Les séniors russes retournent à l’école

La Fondation des retraités russes tire la sonnette d’alarme : seuls 43 % des hommes et 37 % des femmes travaillent encore cinq ans avant l’âge de la retraite. Dans un contexte de vieillissement de la population, les autorités ont répondu par un programme de formation des séniors, détaillé par le quotidien Rossiïskaïa Gazeta.

Bénéficier d’une remise à niveau lorsqu’on sort d’une longue expérience professionnelle est plus rare en Russie qu’en Europe. Maxime Topiline, le ministre du Travail, a décidé de s’attaquer sérieusement au problème du sous-emploi des séniors en créant des stages de formation gratuits à destination des plus de cinquante-cinq ans. Objectif :  familiariser ces derniers aux nouvelles technologies et leur permettre de développer leurs compétences, voire de se réorienter vers d’autres métiers, afin de rester compétitifs sur un marché du travail en constante évolution.

Parallèlement, les entreprises investissant dans la formation continue de leurs cadres bénéficient d’avantages fiscaux, a fait savoir le ministère de l’Économie.

En 2019, 86 000 préretraités ont commencé une formation, pour 98 700 contrats d’apprentissage signés, soit deux fois plus qu’attendu. Instauré cette année dans le cadre du programme fédéral pour les personnes âgées et du projet national Démographie, ce dispositif est ouvert à tous les Russes à moins de cinq ans de l’âge légal du départ à la retraite — soixante-cinq ans pour les hommes, soixante ans pour les femmes. Il pourrait être élargi à une plus large part de la population à partir de 2020.

L’informatique est le secteur le plus demandé par les stagiaires de tous horizons.

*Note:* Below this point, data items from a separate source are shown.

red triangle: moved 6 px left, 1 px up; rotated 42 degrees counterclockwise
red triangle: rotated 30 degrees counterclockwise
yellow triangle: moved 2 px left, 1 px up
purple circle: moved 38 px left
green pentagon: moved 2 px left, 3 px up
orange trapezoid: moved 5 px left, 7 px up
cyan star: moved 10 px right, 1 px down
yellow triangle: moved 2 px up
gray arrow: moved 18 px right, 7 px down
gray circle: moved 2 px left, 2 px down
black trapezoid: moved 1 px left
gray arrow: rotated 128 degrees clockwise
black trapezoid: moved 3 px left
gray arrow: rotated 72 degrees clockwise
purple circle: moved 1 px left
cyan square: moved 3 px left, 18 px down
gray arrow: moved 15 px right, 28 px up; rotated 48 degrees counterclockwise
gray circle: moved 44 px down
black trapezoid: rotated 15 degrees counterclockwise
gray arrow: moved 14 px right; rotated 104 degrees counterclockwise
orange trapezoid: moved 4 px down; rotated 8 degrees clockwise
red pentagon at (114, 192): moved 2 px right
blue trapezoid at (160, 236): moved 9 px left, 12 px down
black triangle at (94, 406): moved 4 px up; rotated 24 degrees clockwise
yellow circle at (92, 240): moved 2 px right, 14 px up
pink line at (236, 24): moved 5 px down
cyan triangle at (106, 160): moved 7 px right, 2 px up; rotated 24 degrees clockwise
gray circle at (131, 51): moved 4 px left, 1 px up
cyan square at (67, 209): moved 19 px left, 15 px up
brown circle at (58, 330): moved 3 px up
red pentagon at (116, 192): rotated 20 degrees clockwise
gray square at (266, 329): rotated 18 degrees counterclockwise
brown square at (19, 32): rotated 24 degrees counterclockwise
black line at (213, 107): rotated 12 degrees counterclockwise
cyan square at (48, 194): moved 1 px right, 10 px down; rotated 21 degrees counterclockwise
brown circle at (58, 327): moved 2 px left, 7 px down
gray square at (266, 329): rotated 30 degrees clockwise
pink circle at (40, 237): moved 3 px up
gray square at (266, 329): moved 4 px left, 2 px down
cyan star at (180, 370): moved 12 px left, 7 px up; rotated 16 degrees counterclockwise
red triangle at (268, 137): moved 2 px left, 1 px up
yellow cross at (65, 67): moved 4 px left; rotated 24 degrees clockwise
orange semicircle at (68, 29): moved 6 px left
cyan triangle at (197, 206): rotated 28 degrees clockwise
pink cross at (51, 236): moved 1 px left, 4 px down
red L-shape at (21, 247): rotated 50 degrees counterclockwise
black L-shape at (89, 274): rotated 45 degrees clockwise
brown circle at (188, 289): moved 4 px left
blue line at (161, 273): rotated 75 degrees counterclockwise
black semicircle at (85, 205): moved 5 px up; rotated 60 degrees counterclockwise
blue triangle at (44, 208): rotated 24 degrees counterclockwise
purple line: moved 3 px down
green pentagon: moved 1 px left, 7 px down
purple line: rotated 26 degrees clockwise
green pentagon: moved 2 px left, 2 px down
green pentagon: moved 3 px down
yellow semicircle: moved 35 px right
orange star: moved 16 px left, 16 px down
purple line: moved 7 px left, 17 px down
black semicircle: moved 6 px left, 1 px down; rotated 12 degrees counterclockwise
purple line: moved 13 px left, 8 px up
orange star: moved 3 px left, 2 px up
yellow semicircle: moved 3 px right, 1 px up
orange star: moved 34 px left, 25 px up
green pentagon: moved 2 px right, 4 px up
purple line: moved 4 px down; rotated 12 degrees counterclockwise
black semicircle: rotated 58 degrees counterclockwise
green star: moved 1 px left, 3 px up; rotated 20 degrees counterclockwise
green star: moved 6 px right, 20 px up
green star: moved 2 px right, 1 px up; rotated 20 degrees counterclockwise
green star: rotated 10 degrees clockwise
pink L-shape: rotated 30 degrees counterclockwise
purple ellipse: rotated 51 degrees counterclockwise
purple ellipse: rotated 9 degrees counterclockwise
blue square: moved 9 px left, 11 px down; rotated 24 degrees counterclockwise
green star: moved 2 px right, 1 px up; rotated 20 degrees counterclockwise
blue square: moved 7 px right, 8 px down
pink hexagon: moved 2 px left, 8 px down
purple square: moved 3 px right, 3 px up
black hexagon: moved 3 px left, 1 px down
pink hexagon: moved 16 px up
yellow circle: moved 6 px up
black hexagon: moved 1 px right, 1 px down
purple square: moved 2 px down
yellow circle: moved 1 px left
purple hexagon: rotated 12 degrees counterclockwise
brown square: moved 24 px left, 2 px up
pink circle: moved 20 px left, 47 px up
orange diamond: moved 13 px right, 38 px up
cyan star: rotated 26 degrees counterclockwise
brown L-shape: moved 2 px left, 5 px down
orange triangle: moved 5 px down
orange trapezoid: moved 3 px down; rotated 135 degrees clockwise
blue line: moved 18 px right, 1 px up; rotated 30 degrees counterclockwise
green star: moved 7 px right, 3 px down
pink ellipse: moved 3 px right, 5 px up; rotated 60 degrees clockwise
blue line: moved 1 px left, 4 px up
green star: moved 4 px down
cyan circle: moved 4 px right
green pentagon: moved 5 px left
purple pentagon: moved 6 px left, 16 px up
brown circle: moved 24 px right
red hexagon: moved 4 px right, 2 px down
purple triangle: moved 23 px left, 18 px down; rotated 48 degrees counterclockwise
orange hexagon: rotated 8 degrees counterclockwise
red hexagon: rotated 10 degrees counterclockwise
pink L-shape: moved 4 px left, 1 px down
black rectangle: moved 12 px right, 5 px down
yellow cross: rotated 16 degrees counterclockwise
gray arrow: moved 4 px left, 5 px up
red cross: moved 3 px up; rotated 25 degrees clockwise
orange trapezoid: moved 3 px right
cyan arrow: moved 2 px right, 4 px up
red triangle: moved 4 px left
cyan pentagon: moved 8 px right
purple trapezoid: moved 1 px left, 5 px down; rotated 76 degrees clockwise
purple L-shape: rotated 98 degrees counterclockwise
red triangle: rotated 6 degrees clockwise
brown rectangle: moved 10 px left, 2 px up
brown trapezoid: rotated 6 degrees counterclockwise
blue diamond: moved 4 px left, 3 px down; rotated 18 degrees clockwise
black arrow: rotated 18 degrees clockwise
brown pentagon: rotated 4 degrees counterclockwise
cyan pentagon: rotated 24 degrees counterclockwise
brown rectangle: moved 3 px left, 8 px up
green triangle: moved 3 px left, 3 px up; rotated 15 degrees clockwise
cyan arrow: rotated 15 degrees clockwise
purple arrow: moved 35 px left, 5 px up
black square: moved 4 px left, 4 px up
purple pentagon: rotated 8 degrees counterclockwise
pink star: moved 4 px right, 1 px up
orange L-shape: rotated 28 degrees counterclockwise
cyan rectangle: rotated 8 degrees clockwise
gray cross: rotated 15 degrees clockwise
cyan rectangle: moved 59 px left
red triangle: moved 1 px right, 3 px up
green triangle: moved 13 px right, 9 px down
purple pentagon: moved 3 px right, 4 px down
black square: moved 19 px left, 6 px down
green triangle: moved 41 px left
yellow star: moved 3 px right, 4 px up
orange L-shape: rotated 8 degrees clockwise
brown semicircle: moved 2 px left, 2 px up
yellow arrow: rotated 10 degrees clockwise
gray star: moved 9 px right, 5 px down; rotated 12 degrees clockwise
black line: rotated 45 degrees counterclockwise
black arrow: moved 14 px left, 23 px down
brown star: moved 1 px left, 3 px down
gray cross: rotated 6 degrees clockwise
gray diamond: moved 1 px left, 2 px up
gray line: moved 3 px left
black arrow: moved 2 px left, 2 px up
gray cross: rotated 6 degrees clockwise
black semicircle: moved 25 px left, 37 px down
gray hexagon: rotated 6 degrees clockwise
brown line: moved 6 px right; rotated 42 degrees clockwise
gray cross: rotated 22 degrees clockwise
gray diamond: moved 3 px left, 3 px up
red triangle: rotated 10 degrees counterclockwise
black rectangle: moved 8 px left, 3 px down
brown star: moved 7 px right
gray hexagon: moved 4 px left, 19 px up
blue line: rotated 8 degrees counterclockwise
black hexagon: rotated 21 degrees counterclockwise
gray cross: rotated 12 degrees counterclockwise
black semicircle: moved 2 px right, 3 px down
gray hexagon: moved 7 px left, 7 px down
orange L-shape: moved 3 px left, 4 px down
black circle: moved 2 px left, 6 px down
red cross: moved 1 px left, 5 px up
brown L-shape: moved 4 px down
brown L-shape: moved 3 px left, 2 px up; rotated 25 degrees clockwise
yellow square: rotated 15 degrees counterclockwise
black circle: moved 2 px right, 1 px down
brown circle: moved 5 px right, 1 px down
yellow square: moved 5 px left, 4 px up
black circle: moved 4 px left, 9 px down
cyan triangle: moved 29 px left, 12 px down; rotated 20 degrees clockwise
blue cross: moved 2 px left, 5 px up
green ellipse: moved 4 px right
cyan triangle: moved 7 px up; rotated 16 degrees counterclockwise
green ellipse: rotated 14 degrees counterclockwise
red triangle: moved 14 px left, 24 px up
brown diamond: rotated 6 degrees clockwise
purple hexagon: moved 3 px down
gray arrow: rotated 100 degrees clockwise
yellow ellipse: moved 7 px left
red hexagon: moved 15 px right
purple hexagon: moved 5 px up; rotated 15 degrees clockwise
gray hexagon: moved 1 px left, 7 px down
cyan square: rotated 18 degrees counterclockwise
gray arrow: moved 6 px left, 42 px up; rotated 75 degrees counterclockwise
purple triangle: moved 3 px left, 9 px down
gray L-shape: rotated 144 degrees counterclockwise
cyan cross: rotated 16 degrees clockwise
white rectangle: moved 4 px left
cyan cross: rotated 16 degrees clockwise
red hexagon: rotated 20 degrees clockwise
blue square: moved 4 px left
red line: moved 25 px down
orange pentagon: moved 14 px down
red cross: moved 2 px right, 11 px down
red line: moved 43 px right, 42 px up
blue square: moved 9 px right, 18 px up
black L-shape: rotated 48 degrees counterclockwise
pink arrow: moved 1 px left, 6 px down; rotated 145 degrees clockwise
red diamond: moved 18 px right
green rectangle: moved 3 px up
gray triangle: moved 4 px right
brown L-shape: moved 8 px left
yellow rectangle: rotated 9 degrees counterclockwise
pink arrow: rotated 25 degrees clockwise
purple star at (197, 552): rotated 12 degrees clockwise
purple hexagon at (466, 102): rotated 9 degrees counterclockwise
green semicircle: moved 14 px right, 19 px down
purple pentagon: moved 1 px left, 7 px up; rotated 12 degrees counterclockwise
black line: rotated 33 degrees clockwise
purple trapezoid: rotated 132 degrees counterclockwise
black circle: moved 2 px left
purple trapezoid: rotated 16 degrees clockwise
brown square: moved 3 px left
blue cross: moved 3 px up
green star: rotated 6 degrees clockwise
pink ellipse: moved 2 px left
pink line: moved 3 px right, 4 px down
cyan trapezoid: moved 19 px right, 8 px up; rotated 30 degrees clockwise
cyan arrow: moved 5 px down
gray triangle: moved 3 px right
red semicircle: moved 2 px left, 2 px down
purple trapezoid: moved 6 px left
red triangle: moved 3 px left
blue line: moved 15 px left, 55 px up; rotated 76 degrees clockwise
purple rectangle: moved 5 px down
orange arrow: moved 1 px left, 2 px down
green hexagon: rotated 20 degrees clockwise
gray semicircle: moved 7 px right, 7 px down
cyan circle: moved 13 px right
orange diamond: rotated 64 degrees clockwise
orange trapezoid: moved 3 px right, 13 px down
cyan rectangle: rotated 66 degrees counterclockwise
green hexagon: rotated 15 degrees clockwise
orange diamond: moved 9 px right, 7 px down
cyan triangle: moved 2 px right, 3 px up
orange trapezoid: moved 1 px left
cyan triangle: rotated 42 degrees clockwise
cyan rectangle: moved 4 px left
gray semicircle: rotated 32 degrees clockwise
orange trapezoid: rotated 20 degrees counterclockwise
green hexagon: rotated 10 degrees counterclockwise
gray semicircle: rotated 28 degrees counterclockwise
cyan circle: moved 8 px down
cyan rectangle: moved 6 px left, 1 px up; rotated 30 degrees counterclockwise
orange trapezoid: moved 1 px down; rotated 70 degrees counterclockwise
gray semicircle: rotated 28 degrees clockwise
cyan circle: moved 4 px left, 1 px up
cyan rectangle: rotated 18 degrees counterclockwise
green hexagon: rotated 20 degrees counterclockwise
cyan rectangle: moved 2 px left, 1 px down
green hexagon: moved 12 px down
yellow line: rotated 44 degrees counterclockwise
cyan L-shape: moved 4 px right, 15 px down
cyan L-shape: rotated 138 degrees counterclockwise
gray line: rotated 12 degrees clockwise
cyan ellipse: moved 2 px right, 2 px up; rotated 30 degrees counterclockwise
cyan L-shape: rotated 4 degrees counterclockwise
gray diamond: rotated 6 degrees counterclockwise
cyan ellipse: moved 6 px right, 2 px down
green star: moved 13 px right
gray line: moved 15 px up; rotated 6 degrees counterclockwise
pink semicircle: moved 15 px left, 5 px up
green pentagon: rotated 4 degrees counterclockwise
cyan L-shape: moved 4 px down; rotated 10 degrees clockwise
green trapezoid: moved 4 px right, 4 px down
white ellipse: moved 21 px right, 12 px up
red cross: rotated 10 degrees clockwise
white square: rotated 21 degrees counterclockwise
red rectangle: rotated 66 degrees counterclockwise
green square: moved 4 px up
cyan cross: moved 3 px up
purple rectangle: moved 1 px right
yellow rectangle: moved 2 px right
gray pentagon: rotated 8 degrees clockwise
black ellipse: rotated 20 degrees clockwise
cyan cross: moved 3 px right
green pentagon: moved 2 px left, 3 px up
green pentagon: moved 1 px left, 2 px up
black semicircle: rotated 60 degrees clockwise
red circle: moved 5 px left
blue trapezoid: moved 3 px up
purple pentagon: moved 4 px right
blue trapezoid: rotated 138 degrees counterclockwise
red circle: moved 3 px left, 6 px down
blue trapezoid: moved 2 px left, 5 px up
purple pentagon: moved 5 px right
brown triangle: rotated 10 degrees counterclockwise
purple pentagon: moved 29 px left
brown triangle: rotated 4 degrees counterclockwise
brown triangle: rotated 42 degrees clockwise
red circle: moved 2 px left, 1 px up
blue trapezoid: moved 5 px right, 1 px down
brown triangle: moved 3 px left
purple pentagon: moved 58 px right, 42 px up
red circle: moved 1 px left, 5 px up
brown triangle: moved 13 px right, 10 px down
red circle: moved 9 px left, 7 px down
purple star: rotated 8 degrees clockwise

« Les chômeurs connus des services d’aide à l’emploi sont bien sûr admissibles, indique Maxime Topiline. Quant aux employés, ils peuvent postuler par le biais de leur entreprise, qui recevra des compensations financières pour leur absence pendant la formation. »

Coopération internationale

Pour orienter les séniors et animer les stages, la Russie a fait appel à l’organisation internationale WorldSkills. « Nous sommes présents dans plus de 600 centres de formation – universités, lycées techniques et professionnels – répartis sur la quasi-totalité du territoire russe », indique Svetlana Kraïtchinskaïa, directrice de la filiale russe.

Depuis le mois de mars, des milliers de Russes se sont rendus dans les agences WorldSkills, d’où ils sont redirigés, soit vers une formation proposée par l’organisation, soit vers un établissement d’enseignement supérieur. Quelque 25 000 participants devraient commencer un stage d’ici à la fin de l’année.

Des apprentis très appliqués. Photo : macos.livejournal

Le programme est particulièrement prisé dans les régions de Belgorod, de Kostroma, de Kirov, au Kamtchatka, en Mordovie, au Tatarstan ou encore en Crimée. En Tchouvachie, le nombre de participants a atteint le triple des objectifs annuels.

Ce succès encourage certains responsables à revoir à la hausse les ambitions du programme. « Il faudrait abaisser à cinquante ans l’âge minimal. Nous avons reçu de nombreuses demandes de personnes qui ont encore une dizaine d’années à travailler et qui souhaitent d’ores et déjà faire évoluer leur carrière », témoigne Mme Kraïtchinskaïa.

De plus en plus présente dans les entreprises, l’informatique est le secteur le plus demandé par les stagiaires de tous horizons : des électriciens (programmation modulaire), des garagistes (diagnostic des pannes depuis l’ordinateur de bord des véhicules), des enseignants (présentations, création de pages web, outils pédagogiques numériques), et même des informaticiens professionnels, formés dans les années 1980 ou 1990 et dont le métier est en constant bouleversement.